CMS proposes to continue for another four years its temporary low-wage hospital policy begun in FY2020, whereby CMS provides an increased wage index for hospitals falling below the 25th percentile of the Medicare inpatient hospital wage index (which includes many rural hospitals). This rule allows these low-wage hospitals to increase compensation for employees without the corresponding multi-year lag in Medicare recognition of and reimbursement for the increase.

Additionally, CMS proposes to allow rural hospitals that become Rural Emergency Hospitals (REH) to serve as training sites for Medicare graduate medical education purposes. REHs are hospitals that must functionally eliminate inpatient beds but will receive additional payment support in return.

Quality Reporting and Value-Based Purchasing

CMS proposes nine different actions with regard to the Hospital Inpatient Quality Reporting (IQR) Program, three of which affect the Hospital Value-Based Purchasing (VBP) Program. First, CMS proposes adding three new electronic clinical quality measures (eCQMs) from which hospitals can choose to meet eCQM reporting requirements for a given year. Second, CMS proposes modifying three current quality reporting measures to include Medicare Advantage admissions in two of these measures. It would also update the third regarding COVID-19 vaccinations to track how many health care personnel are up to date with COVID-19 vaccinations. Finally, CMS proposes removing three measures from the Hospital IQR Program, adding two of these to the VBP Program, and eliminating the third regarding elective delivery of babies prior to 39 weeks. The elective delivery measure being eliminated is considered “topped-out” by CMS, meaning performance is so high that distinctions between hospitals are no longer meaningful.
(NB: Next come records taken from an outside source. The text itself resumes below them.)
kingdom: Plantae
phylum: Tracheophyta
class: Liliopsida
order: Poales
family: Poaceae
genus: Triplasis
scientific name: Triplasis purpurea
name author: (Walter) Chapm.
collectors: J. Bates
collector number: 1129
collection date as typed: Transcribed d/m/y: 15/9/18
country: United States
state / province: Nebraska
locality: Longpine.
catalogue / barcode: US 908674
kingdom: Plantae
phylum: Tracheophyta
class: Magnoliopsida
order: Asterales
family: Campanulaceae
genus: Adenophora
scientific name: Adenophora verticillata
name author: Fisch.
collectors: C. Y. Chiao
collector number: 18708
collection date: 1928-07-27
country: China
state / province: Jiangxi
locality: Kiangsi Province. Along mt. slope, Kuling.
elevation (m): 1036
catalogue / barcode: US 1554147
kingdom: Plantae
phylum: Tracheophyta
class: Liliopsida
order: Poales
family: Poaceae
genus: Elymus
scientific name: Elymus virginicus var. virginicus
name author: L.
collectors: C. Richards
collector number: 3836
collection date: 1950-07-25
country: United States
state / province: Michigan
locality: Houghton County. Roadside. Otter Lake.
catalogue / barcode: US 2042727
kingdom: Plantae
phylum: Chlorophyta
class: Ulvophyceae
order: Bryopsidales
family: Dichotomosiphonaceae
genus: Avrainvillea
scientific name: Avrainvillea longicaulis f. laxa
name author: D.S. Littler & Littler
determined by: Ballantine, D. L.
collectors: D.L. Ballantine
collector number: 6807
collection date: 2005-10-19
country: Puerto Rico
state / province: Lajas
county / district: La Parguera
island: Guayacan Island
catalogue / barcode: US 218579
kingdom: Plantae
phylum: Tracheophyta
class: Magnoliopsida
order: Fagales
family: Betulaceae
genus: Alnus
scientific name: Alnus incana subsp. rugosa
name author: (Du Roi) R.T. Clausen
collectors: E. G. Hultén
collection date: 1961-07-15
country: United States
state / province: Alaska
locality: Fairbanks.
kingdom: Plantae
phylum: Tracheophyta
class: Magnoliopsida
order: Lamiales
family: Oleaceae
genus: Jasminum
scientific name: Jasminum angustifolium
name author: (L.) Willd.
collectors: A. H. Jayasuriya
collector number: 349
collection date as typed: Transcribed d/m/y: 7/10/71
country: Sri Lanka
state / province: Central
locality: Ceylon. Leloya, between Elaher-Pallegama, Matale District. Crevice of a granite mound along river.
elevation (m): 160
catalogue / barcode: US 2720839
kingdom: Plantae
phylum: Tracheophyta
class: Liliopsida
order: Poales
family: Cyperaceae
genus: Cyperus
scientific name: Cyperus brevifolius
The LTCH Quality Reporting Program (QPR) is also being adjusted, with CMS proposing to include in reporting the percentage of patients and health care workers at LTCHs with up-to-date COVID-19 vaccinations. Additionally, CMS proposes to adopt a Functional Discharge Score (DC Function) measure, which would assess the percentage of LTCH patients who meet or exceed an expected discharge function score. The DC Function measure would replace a current measure that is considered topped-out. Finally, CMS proposes requiring LTCHs to report 100 percent of required quality measure and patient assessment data on 90 percent of assessments submitted to CMS, up from the current 80 percent of assessments needing 100 percent of quality measure and patient assessment data.

Physician-Owned Hospitals

While the Affordable Care Act outlawed the creation of new physician-owned hospitals (POHs), existing POHs at the time of the law’s passage were allowed to continue, albeit with a functional ban on expansions to their facilities. POHs are allowed to request exceptions to the ban on expansion. CMS proposes to add further barriers to existing POH expansion, including reinstating restrictions on both the frequency of expansion exception requests for “high Medicaid facilities” as well as the location of expansion facility capacity.